A ROSS-on-Wye based strawberry grower has been given a ticking-off for running a potentially unsafe loading yard.
The Health and Safety Executive served an improvement notice on Homme Soft Fruit of Hom Green, southwest of the town.
This said the company had “failed to ensure that their loading yard at the rear of the packhouse is organised in such a way that pedestrians and vehicles, including forklift trucks, can circulate safely, so far as is reasonably practicable”.
This failure put the company in breach of two clauses of the Health and Safety at Work Act and also of the Workplace (Health, Safety and Welfare) Regulations, the Executive found.
Homme Soft Fruit has until September 24 this year, to comply with the notice.

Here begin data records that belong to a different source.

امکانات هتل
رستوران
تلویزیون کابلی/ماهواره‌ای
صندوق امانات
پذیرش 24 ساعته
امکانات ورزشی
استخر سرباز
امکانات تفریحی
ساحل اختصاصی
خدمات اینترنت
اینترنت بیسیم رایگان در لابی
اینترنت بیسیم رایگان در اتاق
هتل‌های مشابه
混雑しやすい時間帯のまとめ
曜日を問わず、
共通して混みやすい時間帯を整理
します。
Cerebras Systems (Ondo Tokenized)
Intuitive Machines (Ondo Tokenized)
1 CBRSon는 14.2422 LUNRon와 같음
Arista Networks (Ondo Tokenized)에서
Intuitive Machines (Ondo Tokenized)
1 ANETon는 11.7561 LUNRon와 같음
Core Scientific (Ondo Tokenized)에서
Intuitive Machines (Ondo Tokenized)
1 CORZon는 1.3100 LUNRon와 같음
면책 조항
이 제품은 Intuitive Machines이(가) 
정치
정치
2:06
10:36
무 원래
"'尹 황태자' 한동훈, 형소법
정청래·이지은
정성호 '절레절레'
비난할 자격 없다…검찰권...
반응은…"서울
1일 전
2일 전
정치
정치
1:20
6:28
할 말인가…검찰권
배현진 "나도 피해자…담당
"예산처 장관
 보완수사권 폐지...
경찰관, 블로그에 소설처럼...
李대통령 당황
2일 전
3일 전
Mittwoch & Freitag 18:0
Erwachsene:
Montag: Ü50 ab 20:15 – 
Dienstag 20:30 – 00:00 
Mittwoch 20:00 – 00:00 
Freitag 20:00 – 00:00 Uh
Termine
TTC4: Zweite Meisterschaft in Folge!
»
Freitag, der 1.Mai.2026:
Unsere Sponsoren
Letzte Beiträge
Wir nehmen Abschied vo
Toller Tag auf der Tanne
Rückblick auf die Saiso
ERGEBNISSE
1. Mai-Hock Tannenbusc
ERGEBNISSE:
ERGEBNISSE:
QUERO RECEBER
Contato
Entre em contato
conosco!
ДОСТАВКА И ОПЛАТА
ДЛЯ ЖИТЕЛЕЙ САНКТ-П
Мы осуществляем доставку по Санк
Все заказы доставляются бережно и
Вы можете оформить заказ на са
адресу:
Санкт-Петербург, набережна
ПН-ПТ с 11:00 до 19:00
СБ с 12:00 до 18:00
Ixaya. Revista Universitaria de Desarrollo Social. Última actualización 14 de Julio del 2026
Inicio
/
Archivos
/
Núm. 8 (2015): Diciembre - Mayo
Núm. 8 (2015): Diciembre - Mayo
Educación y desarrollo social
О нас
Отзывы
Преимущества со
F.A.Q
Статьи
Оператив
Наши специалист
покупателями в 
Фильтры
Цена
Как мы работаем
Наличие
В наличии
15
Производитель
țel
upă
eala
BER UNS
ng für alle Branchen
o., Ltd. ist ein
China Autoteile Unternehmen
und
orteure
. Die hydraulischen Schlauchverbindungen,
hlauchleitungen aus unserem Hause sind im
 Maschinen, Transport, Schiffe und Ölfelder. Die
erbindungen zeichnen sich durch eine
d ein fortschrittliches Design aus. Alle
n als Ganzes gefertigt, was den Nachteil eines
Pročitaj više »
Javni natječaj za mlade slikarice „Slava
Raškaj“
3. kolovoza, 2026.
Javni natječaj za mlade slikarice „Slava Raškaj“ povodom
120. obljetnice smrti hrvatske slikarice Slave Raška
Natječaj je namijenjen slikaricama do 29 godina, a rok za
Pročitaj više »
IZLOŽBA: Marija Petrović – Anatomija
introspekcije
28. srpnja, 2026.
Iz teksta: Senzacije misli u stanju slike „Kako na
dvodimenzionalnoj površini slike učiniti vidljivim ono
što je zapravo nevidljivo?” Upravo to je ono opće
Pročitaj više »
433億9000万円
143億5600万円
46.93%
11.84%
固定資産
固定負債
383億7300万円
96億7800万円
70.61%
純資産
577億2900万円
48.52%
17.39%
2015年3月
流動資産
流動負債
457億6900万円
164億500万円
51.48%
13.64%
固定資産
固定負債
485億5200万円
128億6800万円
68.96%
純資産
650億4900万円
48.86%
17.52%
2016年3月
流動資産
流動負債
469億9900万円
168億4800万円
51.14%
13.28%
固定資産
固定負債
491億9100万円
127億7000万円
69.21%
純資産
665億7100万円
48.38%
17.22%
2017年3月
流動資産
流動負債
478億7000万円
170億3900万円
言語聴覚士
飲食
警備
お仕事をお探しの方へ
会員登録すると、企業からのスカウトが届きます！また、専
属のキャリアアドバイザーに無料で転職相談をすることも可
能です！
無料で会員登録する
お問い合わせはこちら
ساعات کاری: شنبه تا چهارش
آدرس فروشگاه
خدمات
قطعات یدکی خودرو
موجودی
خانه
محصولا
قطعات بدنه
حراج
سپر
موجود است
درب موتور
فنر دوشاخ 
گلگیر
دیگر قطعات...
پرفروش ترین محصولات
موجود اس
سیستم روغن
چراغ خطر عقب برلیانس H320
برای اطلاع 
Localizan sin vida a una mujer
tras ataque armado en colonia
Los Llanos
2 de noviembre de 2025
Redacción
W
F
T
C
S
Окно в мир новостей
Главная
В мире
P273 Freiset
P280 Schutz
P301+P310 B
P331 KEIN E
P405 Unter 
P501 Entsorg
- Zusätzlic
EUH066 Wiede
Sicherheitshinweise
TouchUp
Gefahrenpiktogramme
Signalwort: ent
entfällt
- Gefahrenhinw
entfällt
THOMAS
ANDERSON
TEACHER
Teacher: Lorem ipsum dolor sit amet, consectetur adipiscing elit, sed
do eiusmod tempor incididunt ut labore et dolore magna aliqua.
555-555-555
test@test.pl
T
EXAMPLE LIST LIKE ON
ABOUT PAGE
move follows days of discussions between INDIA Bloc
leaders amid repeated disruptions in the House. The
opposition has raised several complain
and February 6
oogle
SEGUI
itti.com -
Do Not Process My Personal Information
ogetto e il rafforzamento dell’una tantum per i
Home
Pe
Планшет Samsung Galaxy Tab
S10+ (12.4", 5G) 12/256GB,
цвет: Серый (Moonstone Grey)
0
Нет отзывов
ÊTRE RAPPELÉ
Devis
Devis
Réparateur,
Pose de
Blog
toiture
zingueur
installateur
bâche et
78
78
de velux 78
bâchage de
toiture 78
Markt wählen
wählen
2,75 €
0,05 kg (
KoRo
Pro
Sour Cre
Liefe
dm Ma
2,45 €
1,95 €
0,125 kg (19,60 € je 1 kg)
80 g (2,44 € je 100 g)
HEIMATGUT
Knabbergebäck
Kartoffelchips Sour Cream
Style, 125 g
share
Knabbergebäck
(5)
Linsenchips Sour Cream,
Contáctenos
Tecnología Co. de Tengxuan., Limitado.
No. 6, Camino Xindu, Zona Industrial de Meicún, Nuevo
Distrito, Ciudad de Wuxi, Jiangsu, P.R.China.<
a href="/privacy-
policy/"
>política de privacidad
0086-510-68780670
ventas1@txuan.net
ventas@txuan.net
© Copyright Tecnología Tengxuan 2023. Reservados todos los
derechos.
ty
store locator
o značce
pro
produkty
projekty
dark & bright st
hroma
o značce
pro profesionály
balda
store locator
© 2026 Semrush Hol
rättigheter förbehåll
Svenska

The firm is part of E C Drummond, a family firm which was originally founded in 1956 by Eric Drummond senior when he moved from Scotland to Ross where he took up a tenancy at Homme Farm. Eric Drummond junior took ownership of the business in 1979 and along with his family, he has since cultivated a thriving farming business based around poultry, arable, top fruit and soft fruit production and is now one of the UK’s ten largest fruit growers, according to industry source Horticulture Week.
It packs 2,000 tonnes of strawberries each year, grown from April to November on so-called table-tops across 47 hectares of polytunnels.
At its solar-powered packhouse, fruit is rapidly cooled, automatically weighed, then sealed and labelled for same-day dispatch to supermarkets.